Bitcoin supposed anonymity easily broken, researchers discover


A supposedly secure  system for sending untraceable money across the planet turns out to be not secure at all. Why it’s enough to make one put on their tinfoil hat of conspiracy and wonder WTF? Who benefits from this? Not Bitcoin users, that’s for sure.

Bitcoin has an undeserved reputation for security. It has repeatedly hacked and compromised. Now this. IP addresses for Bitcoin transactions can readily be obtained, with minimal amounts of time and effort, university researchers say. I’m guessing others figured out this gaping hole in Bitcoin “security” too and have already taken advantage of it.

Researchers at the Laboratory of Algorithmics, Cryptology and Security of the University of Luxembourg have shown that Bitcoin does not protect user’s IP address and that it can be linked to the user’s transactions in real-time. To find this out, a hacker would need only a few computers and about €1500 per month for server and traffic costs. Moreover, the popular anonymization network “Tor” can do little to guarantee Bitcoin user’s anonymity, since it can be blocked easily.

The basic idea behind these findings is that Bitcoin entry nodes, to which the user’s computer connects in order to make a transaction, form a unique identifier for the duration of user’s session. This unique pattern can be linked to a user’s IP address. Moreover, transactions made during one session, even those made via unrelated pseudonyms, can be linked together. With this method, hackers can reveal up to 60 percent of the IP addresses behind the transactions made over the Bitcoin network.
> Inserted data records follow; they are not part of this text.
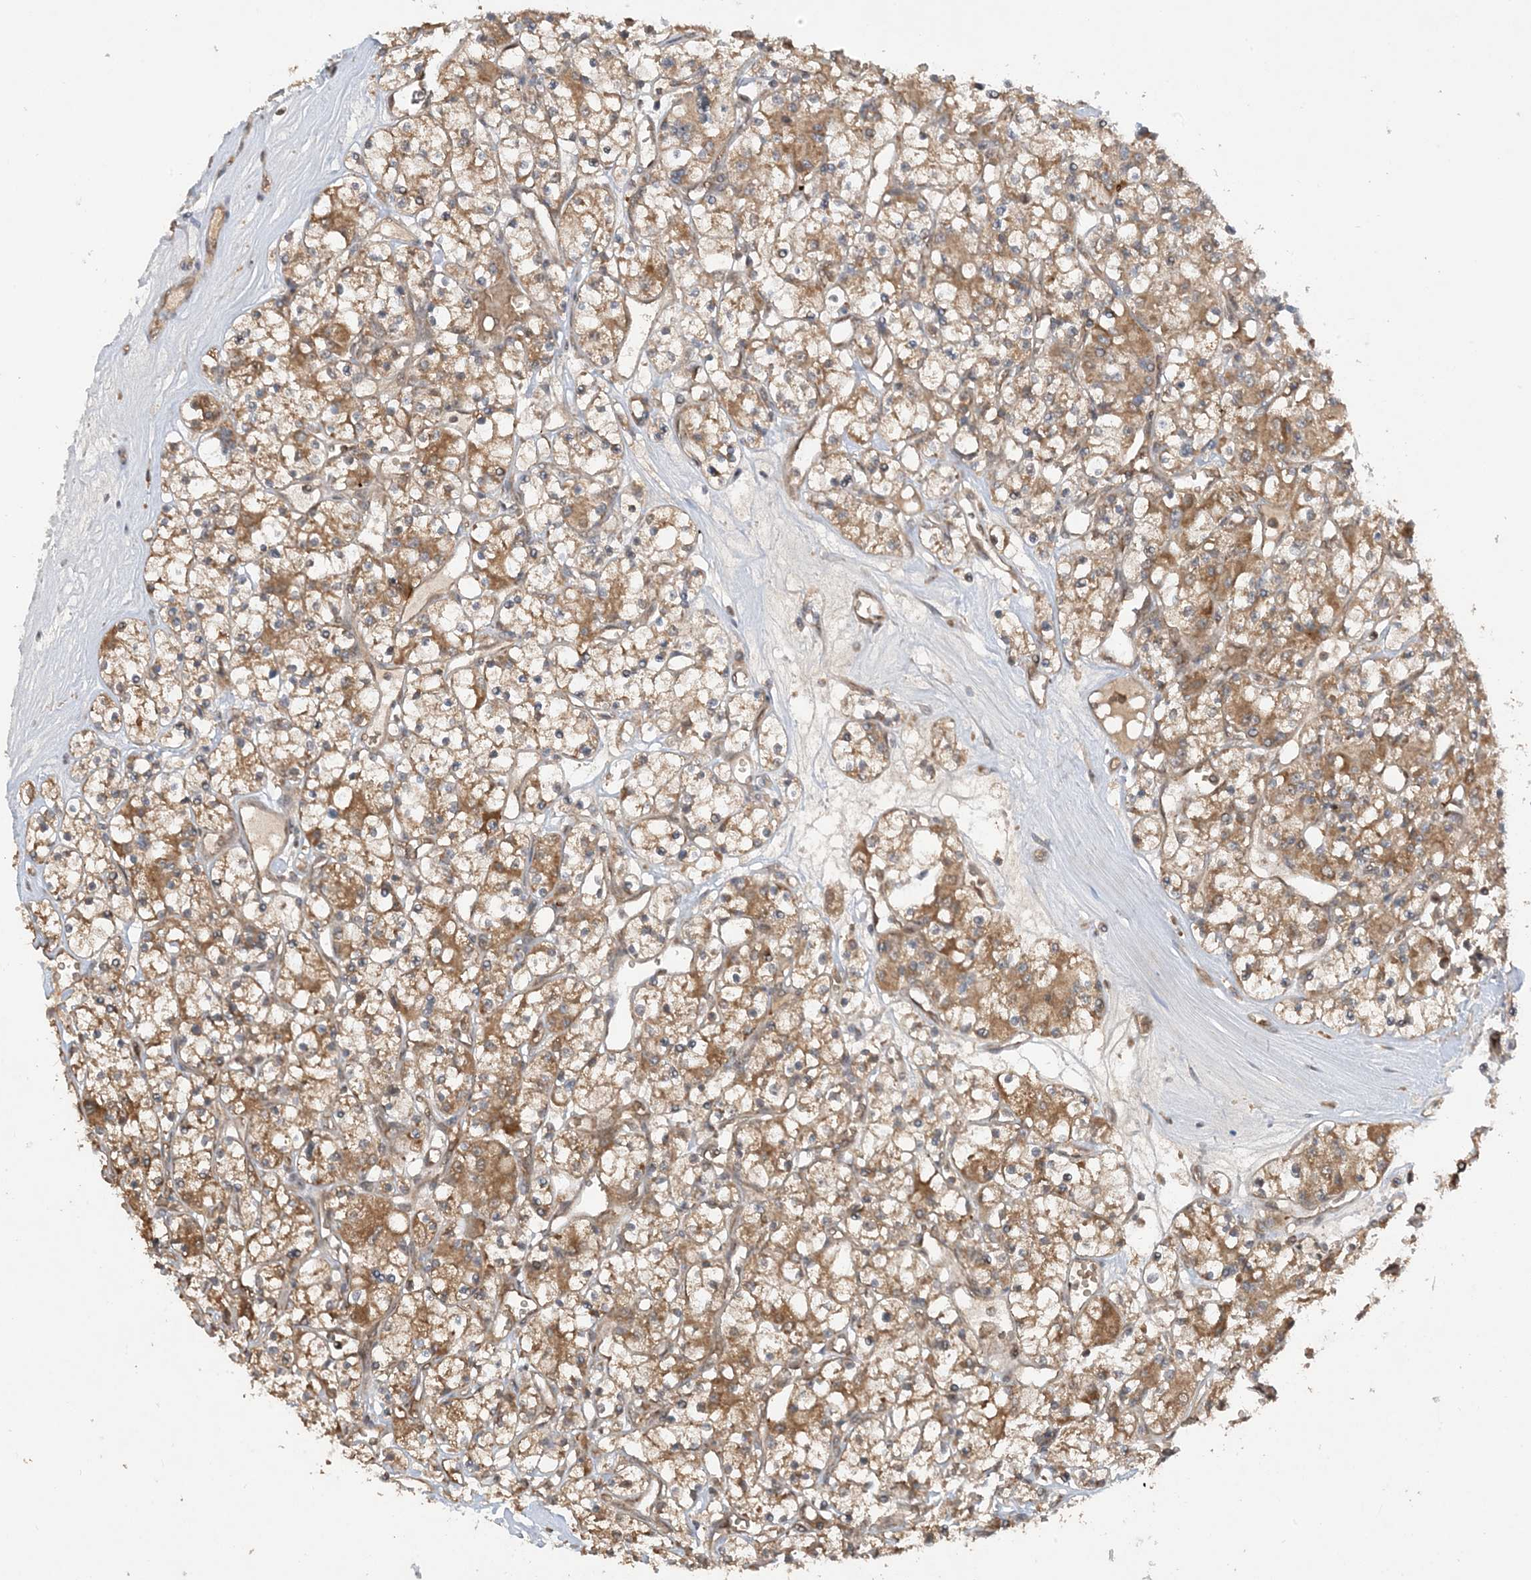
{"staining": {"intensity": "moderate", "quantity": ">75%", "location": "cytoplasmic/membranous"}, "tissue": "renal cancer", "cell_type": "Tumor cells", "image_type": "cancer", "snomed": [{"axis": "morphology", "description": "Adenocarcinoma, NOS"}, {"axis": "topography", "description": "Kidney"}], "caption": "Tumor cells exhibit medium levels of moderate cytoplasmic/membranous positivity in about >75% of cells in human renal adenocarcinoma.", "gene": "PUSL1", "patient": {"sex": "female", "age": 59}}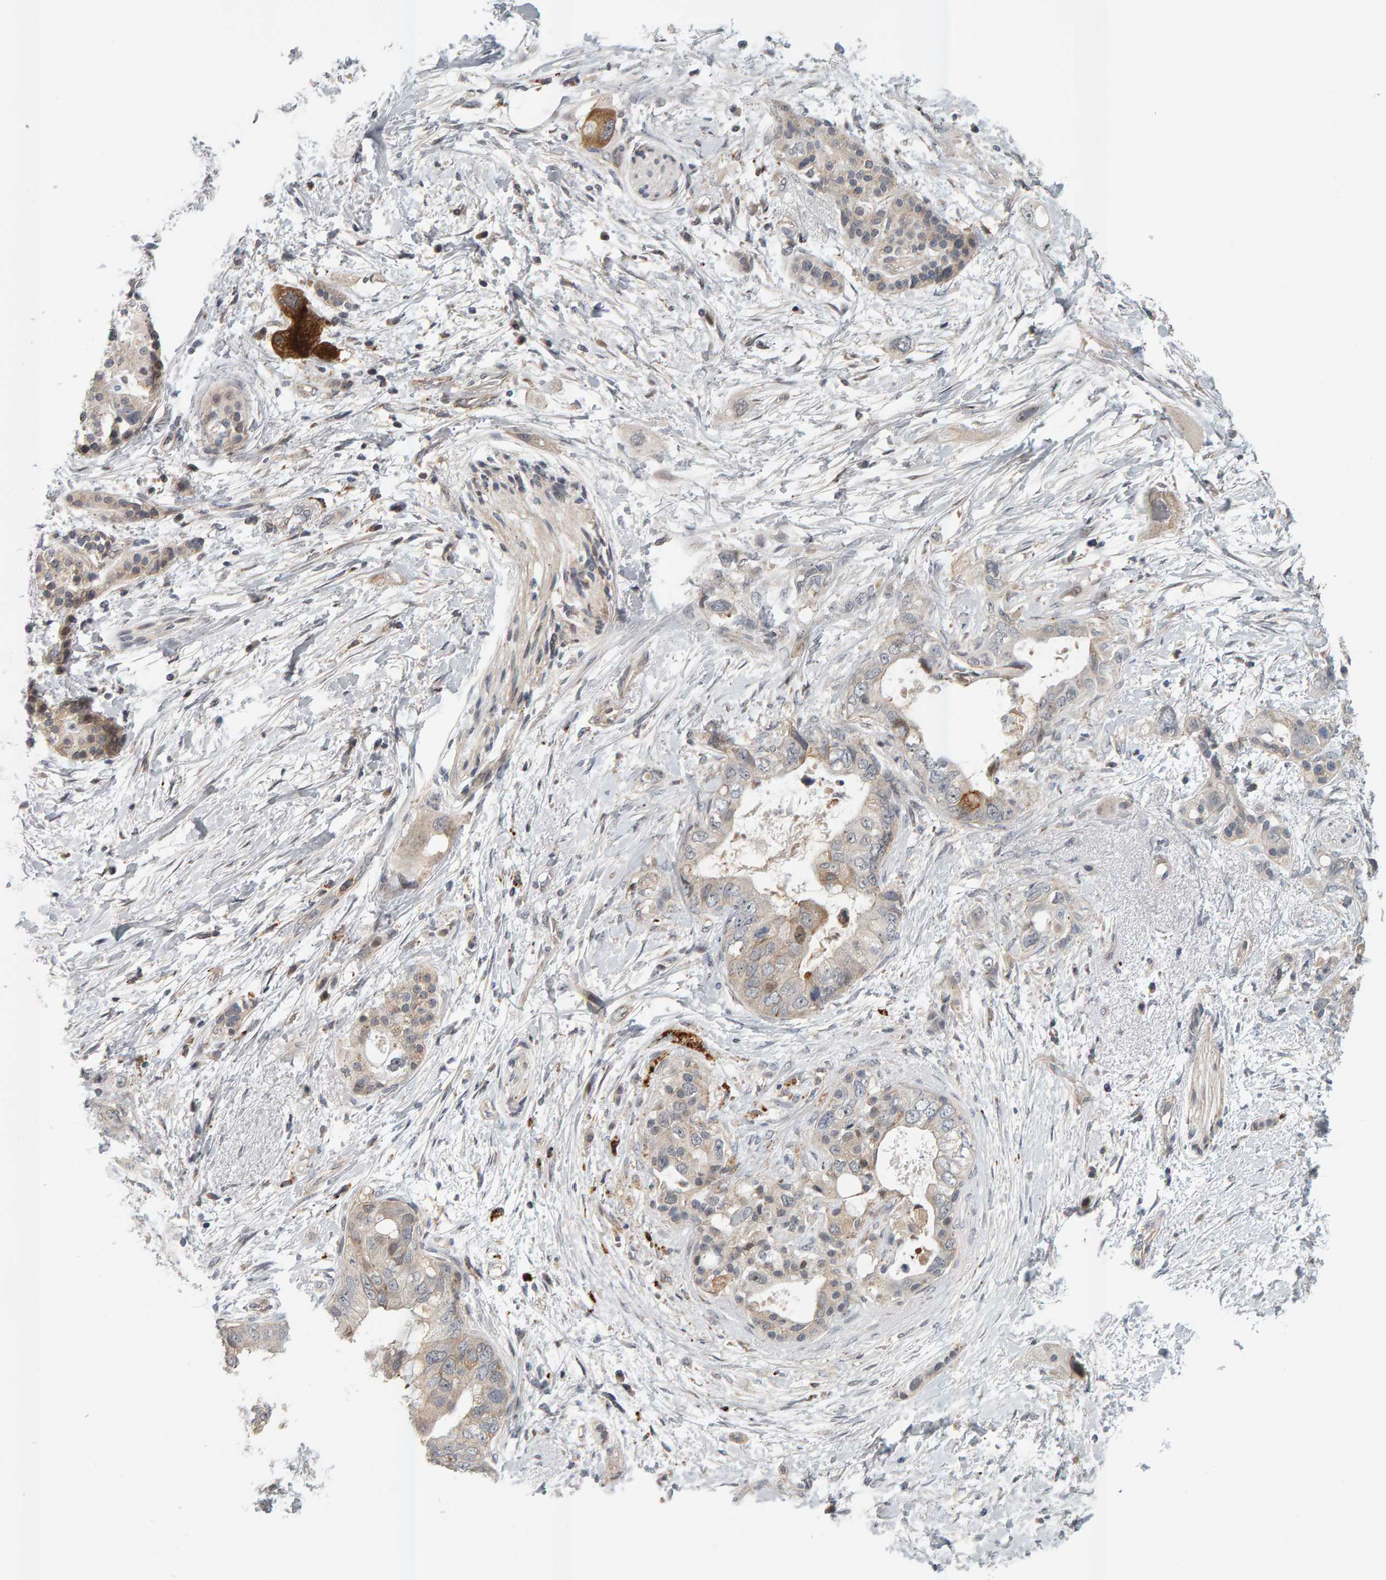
{"staining": {"intensity": "weak", "quantity": "<25%", "location": "cytoplasmic/membranous"}, "tissue": "pancreatic cancer", "cell_type": "Tumor cells", "image_type": "cancer", "snomed": [{"axis": "morphology", "description": "Adenocarcinoma, NOS"}, {"axis": "topography", "description": "Pancreas"}], "caption": "The IHC photomicrograph has no significant expression in tumor cells of pancreatic cancer (adenocarcinoma) tissue.", "gene": "ZNF160", "patient": {"sex": "female", "age": 56}}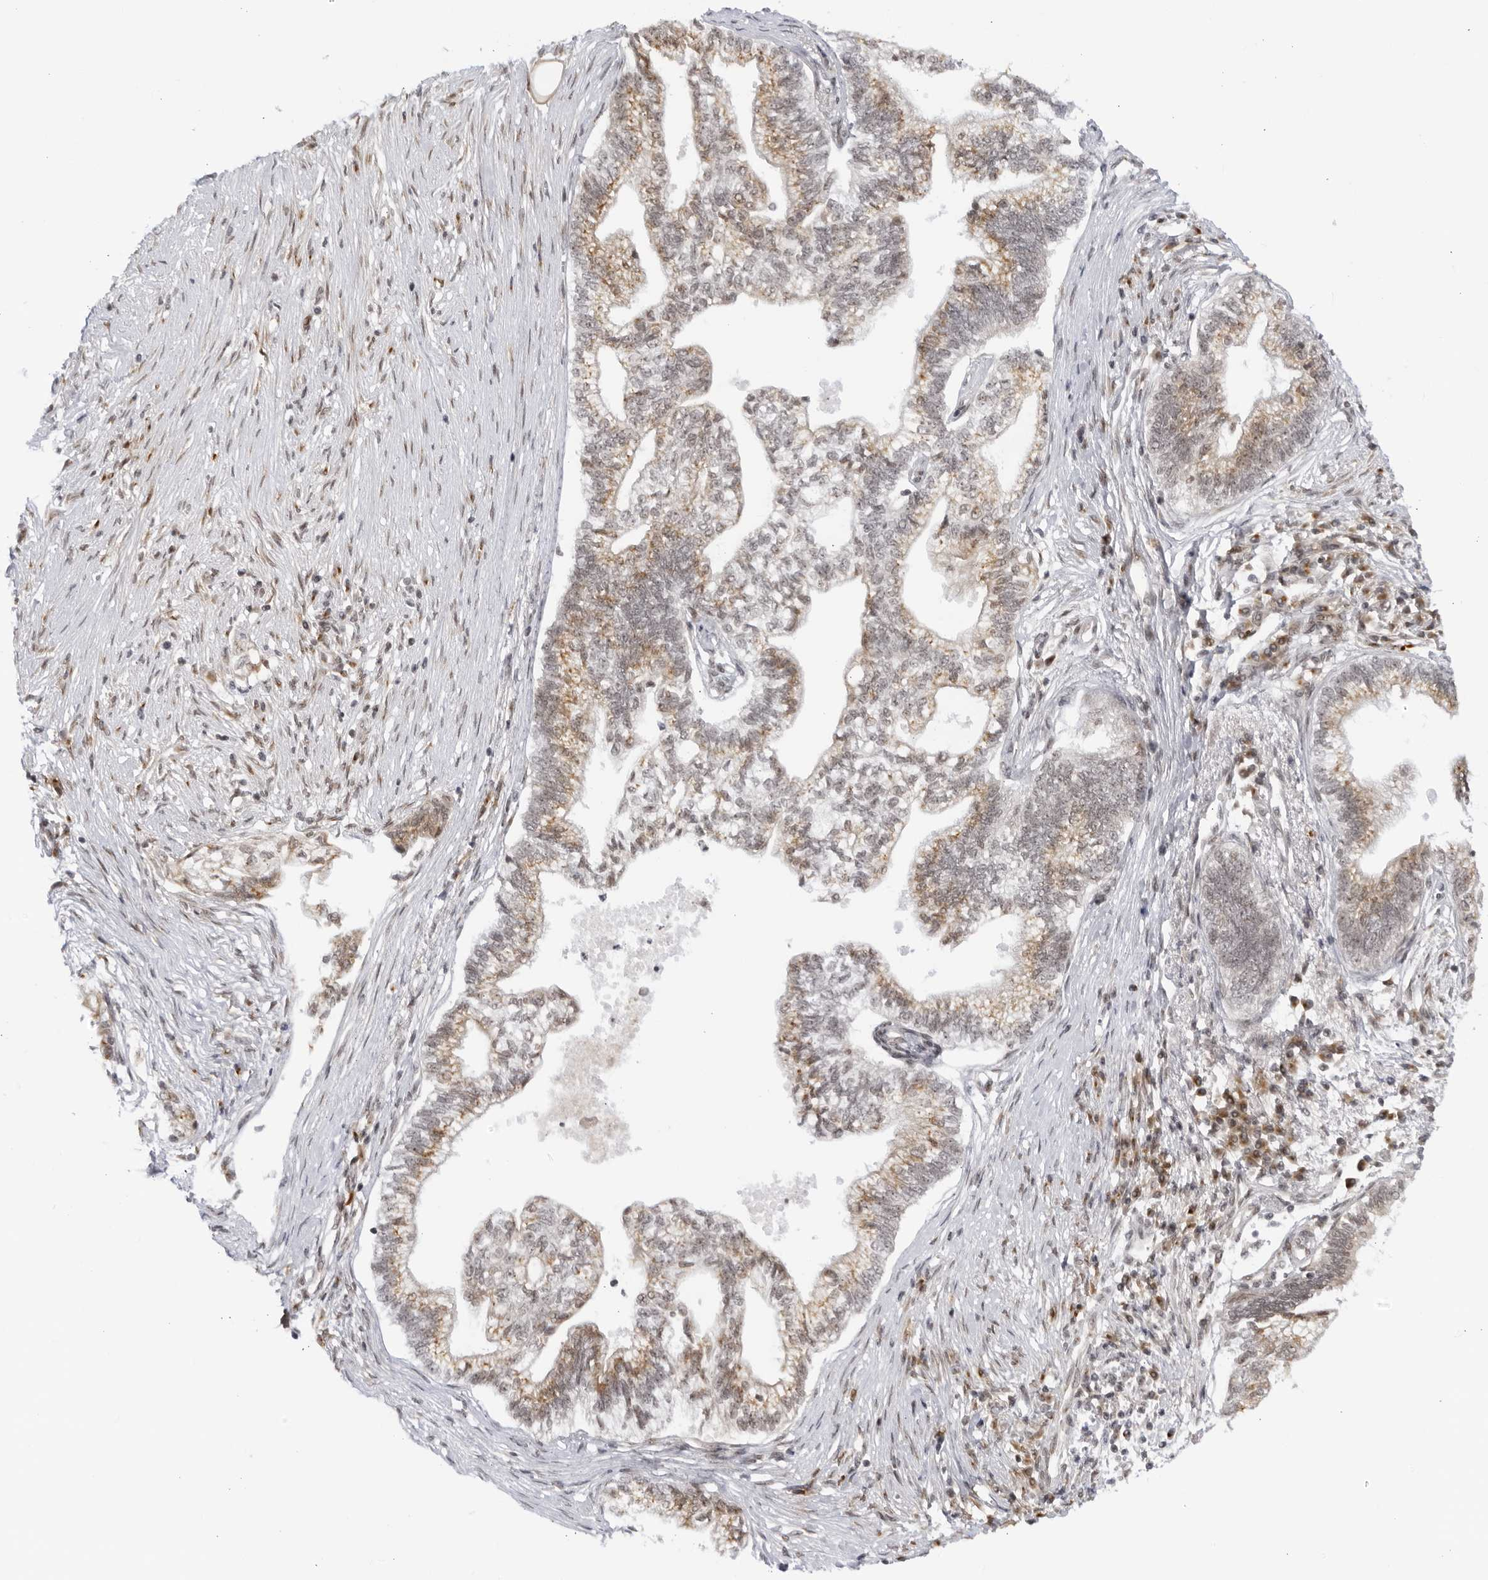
{"staining": {"intensity": "weak", "quantity": "25%-75%", "location": "cytoplasmic/membranous,nuclear"}, "tissue": "pancreatic cancer", "cell_type": "Tumor cells", "image_type": "cancer", "snomed": [{"axis": "morphology", "description": "Adenocarcinoma, NOS"}, {"axis": "topography", "description": "Pancreas"}], "caption": "Tumor cells demonstrate weak cytoplasmic/membranous and nuclear staining in approximately 25%-75% of cells in adenocarcinoma (pancreatic).", "gene": "RASGEF1C", "patient": {"sex": "male", "age": 72}}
Software patches written by the researchers are currently under discussion with the Bitcoin core developers.

Would these be the same Bitcoin core developers that have consistently released buggy code that is easily compromised?

Cryptocurrencies may well have a long life ahead of them – after the amateur hour that is Bitcoin has been replaced with a system that is genuinely robust and anonymous.